Water Quality Monitoring and Reporting Services
We live in an information-rich society whose demands for timely and accurate data touch every aspect of our lives – from the number of steps we take a day to the complex algorithms that provide us with location-specific weather forecasts up to the minute. As demands for data transparency and access focus increasingly on public health and individual wellness, the importance of high-quality environmental and public health data, too, grows. As easy as it is to check for rain in the next hour or have a cup of coffee delivered to our doors, how accessible is information about the water quality coming from our taps?
Rebuilding trust in our nation’s drinking water starts with high-quality data that is robust, accurate, and accessible to the communities we serve.

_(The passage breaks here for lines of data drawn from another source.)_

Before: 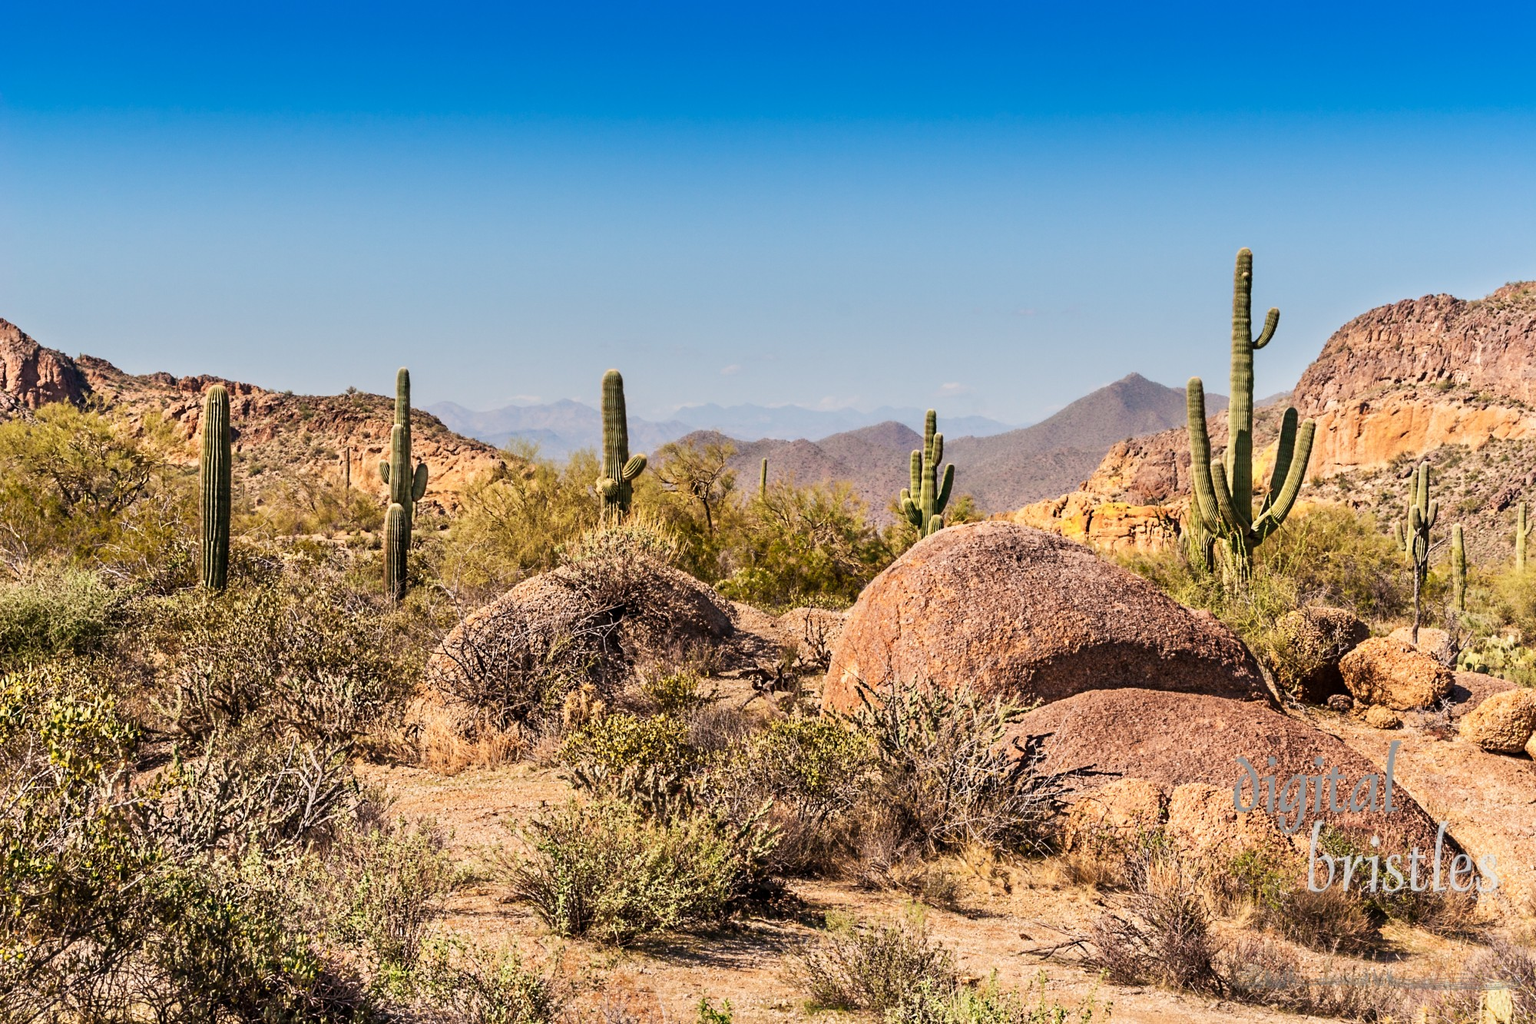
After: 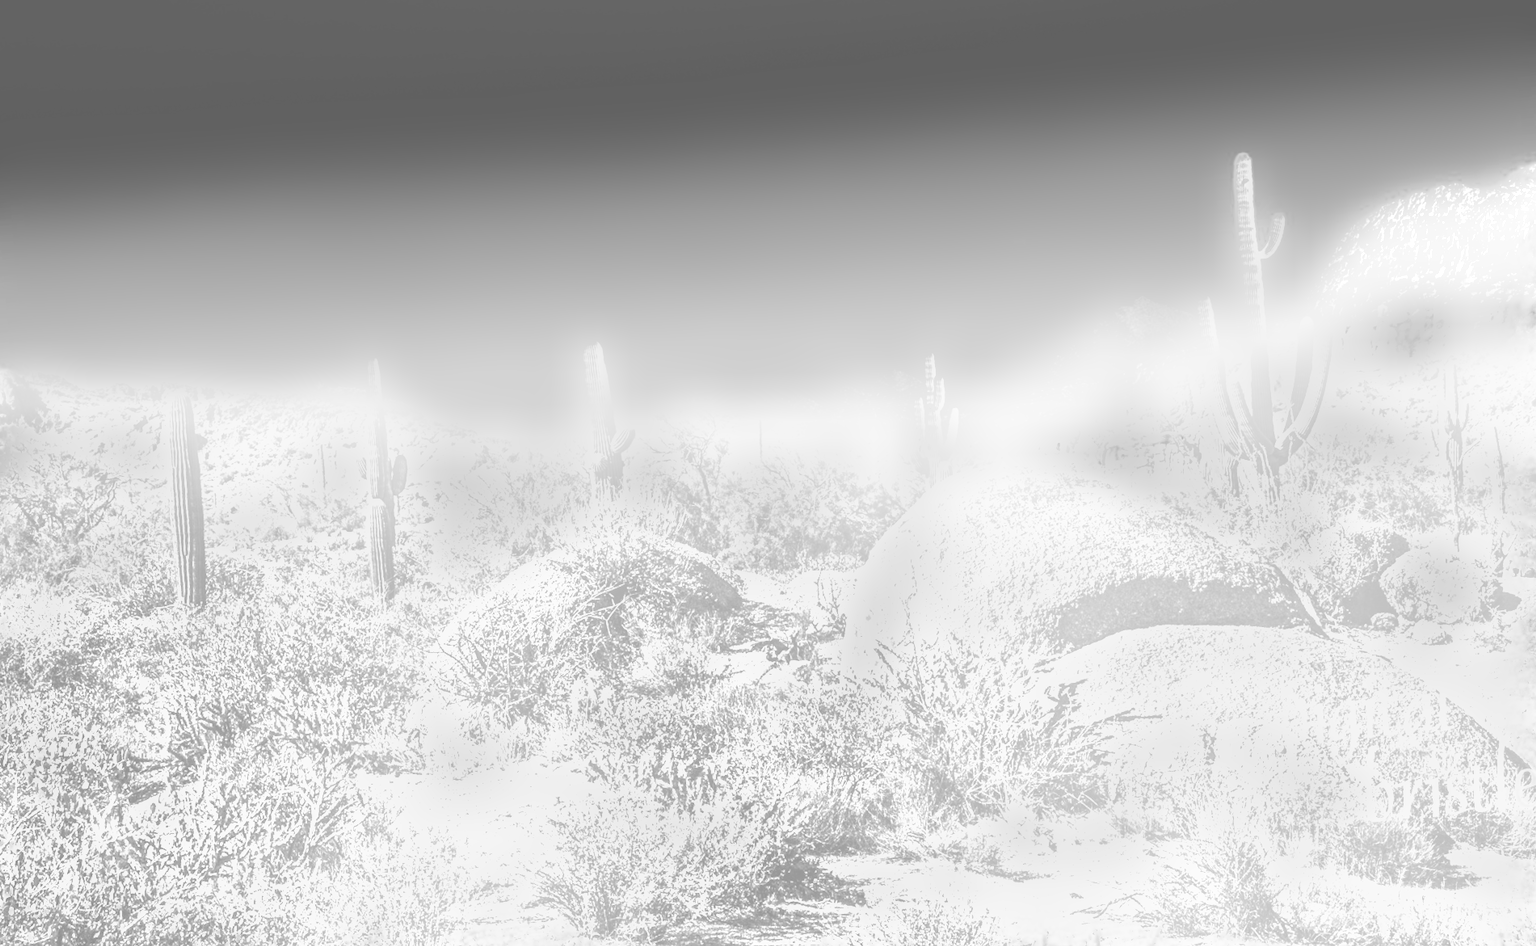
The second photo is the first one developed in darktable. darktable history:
monochrome: a 26.22, b 42.67, size 0.8
shadows and highlights: highlights color adjustment 0%, low approximation 0.01, soften with gaussian
levels: levels [0, 0.394, 0.787]
rotate and perspective: rotation -5°, crop left 0.05, crop right 0.952, crop top 0.11, crop bottom 0.89
exposure: black level correction -0.002, exposure 0.54 EV, compensate highlight preservation false
local contrast: on, module defaults
bloom: size 38%, threshold 95%, strength 30%
contrast brightness saturation: contrast 0.2, brightness 0.2, saturation 0.8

Effective data management plays a critical role in helping states and EPA advance their mission to protect public health by ensuring that high-quality data support environmental and public health programs and decisions.
ASDWA members’ goal is to work with EPA and our partners to support water sector initiatives that seek to improve drinking water data quality, accuracy, completeness, and transparency. Further, to engage with those who use or are interested in drinking water data to meet these ends.
SDWIS manages information about PWSs and their violations of the National Primary Drinking Water Regulations (NPDWRs). The importance of SDWIS to the drinking water program cannot be understated. This software suite enables primacy agencies to manage water system inventory information, receive and collect system compliance monitoring data, manage sampling and monitoring schedules, determine candidate NPDWR violations, and track enforcement activity. It also provides tools to assist with required quarterly reporting of violations, inventory, and actions data to EPA’s SDWIS Fed database. While SDWIS has served the national drinking water program for decades, it requires modernization.
EPA has partnered with states to replace the aging SDWIS with a new application suite capable of effectively managing the ever-growing volume and complexity of data that the national drinking water program demands.